_Dataset entries:_
##########

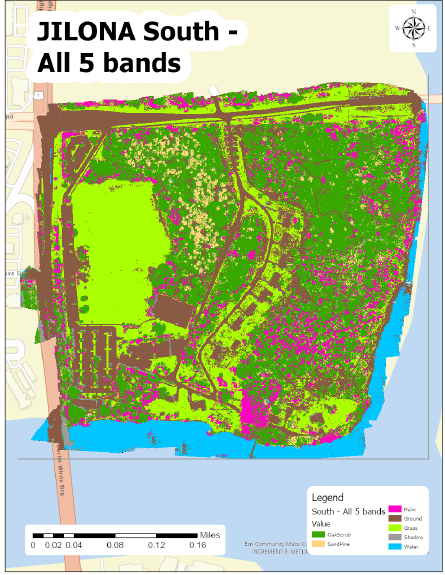
Figure 11: JILONA south classification using all 5 bands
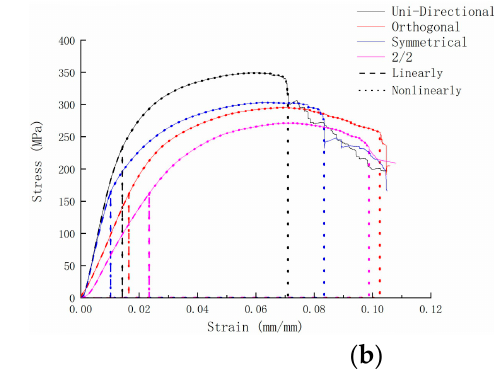
Figure 10. The bending stress-strain curve of 3DDAI Kevlar/EP armor materials with different laying methods. ( a ) The warp direction. ( b ) The weft direction.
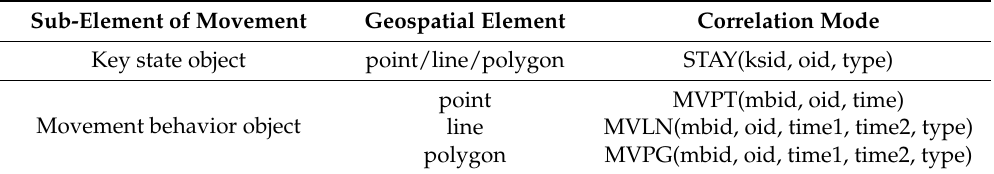
Table 1. The classified correlation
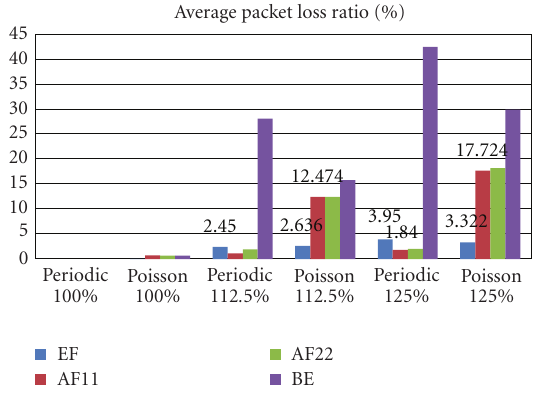
Figure 11: Average packet loss ratio.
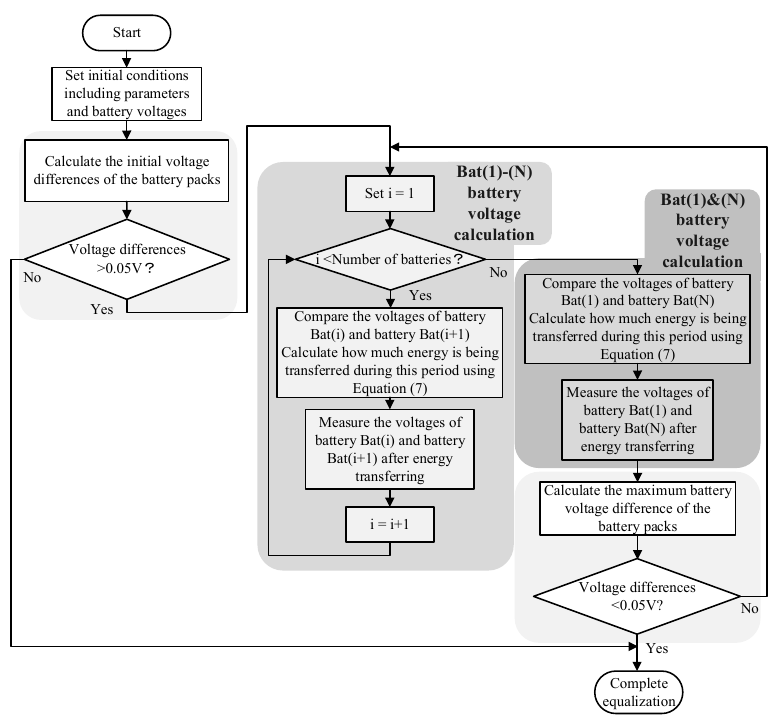
Figure 13. Flowchart of the chain structure of SC-based BE type I.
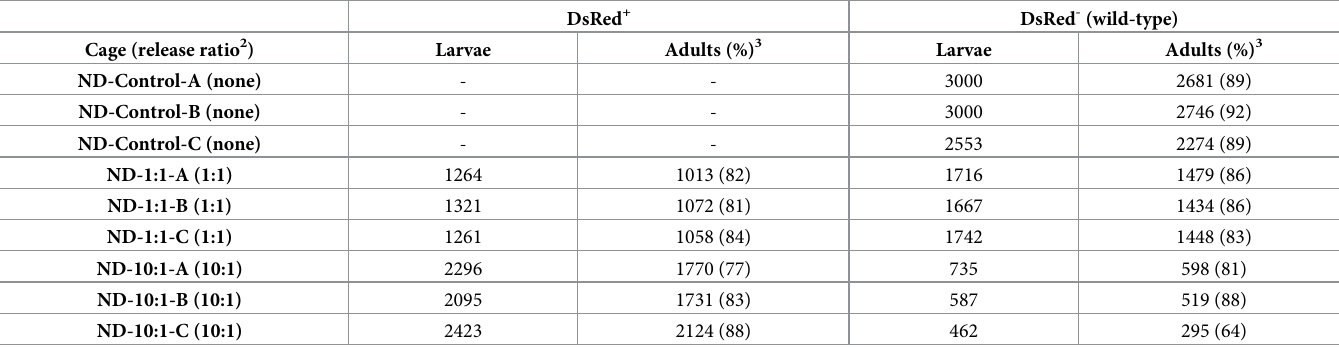
Table 1. Larval to adult survival in non-drive cage trials 1 .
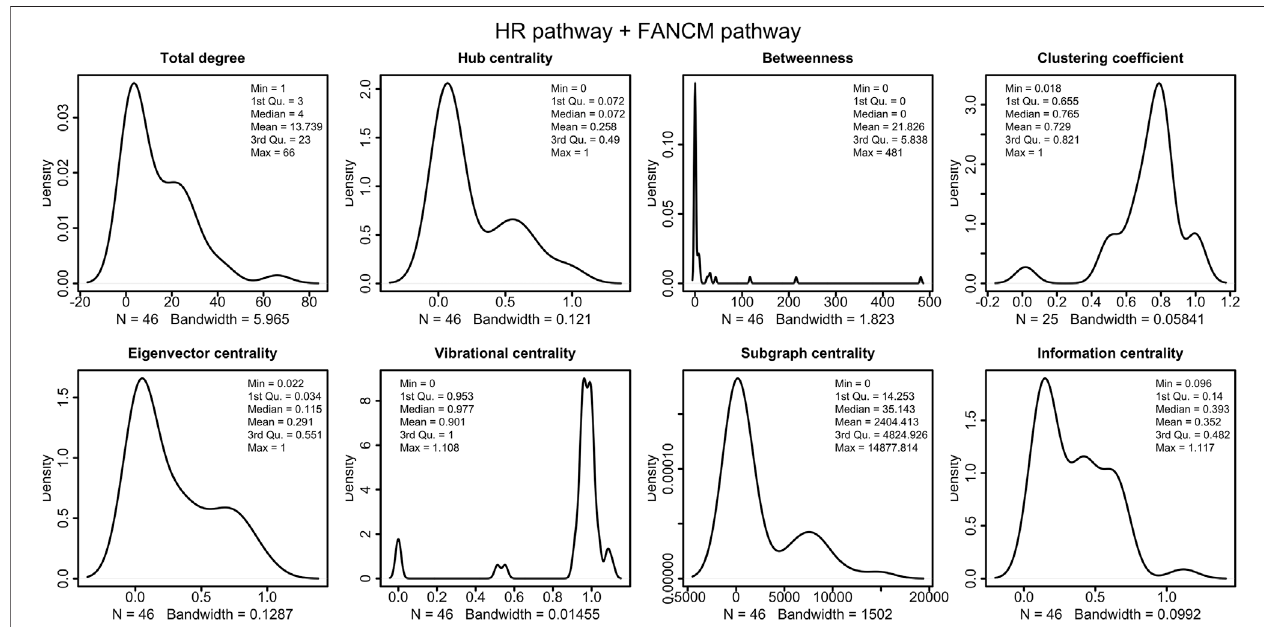
FIGURE 9 | Distributions of the centrality measures of HR pathway (Orlic-Milacic, 2015) merged with FANCM pathway (Pathways Commons, 2022). We observe that the majority of node have low betweenness, and high vibrational centrality.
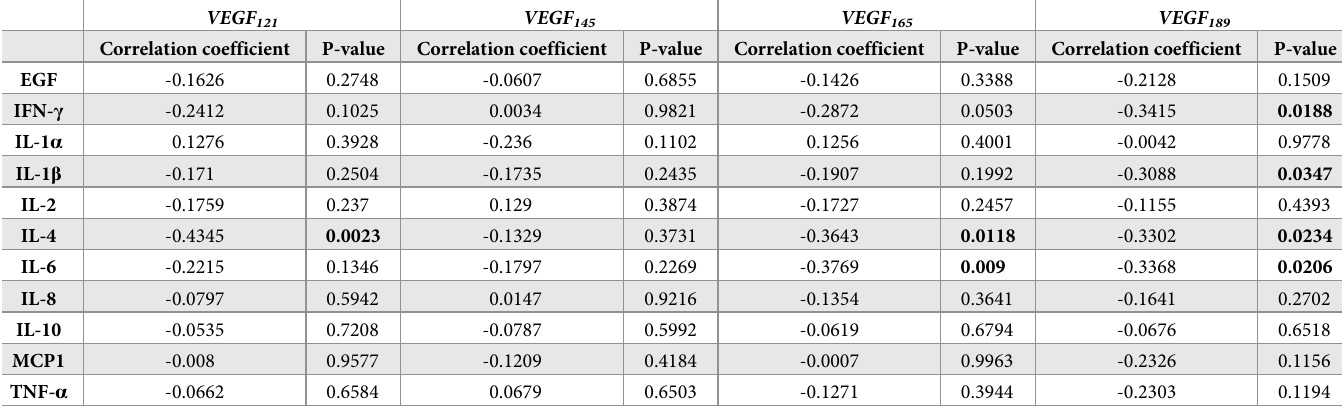
Table 5. Correlation analysis between VEGF isoforms and inflammation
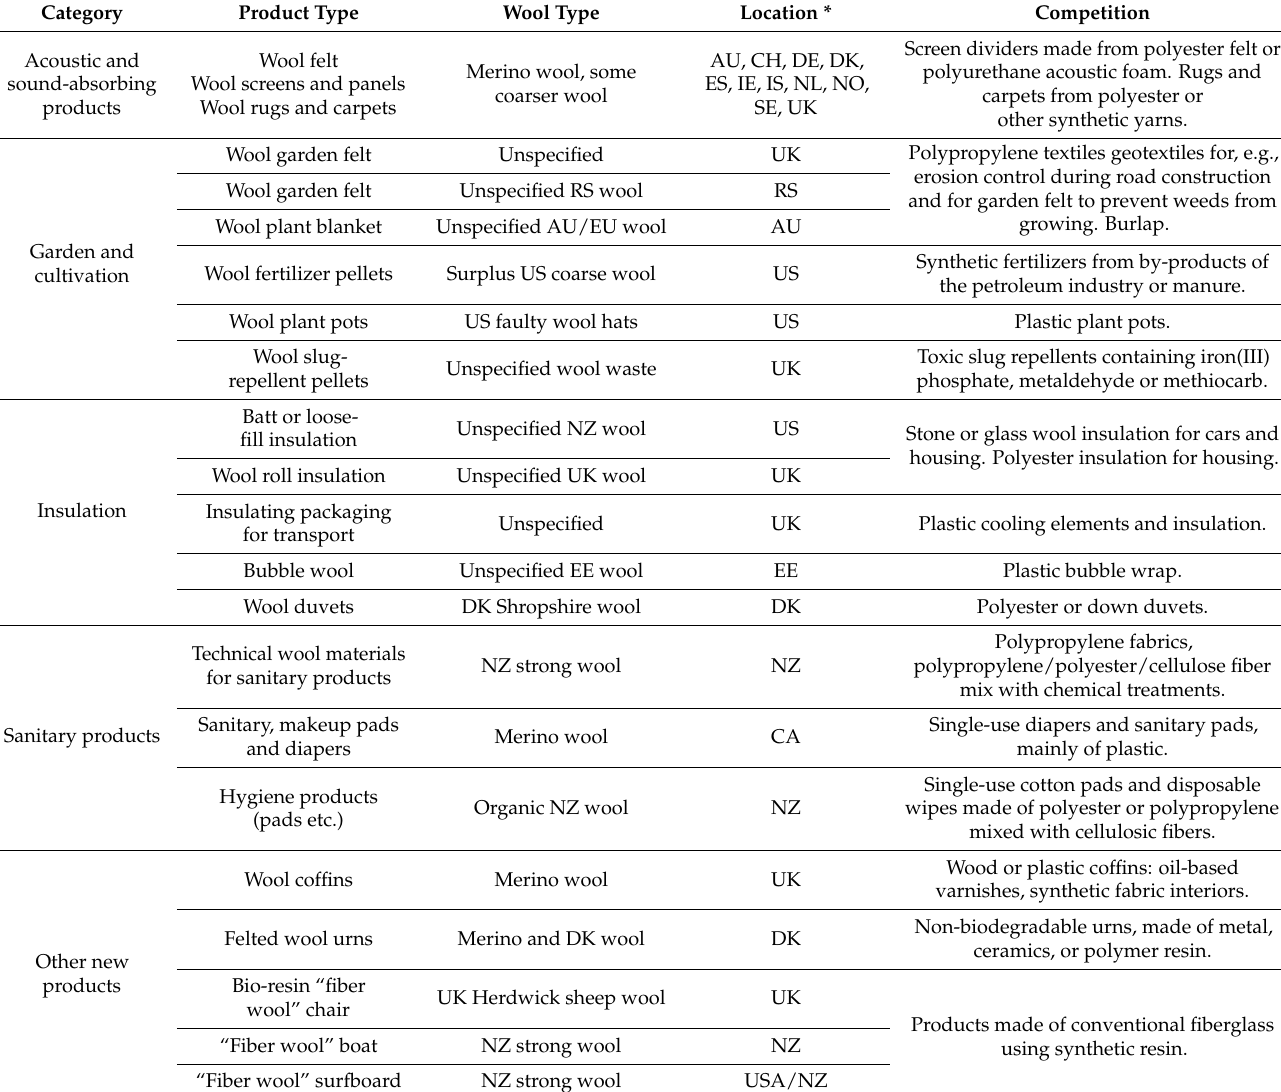
Table 2. Wool products by category, product type, wool type used, location and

##########

_EXERCISE GOAL:_
Please copy every line of the data that carries the string "type".

_WRITTEN RESPONSE:_
Figure 13. Flowchart of the chain structure of SC-based BE type I.
Table 2. Wool products by category, product type, wool type used, location and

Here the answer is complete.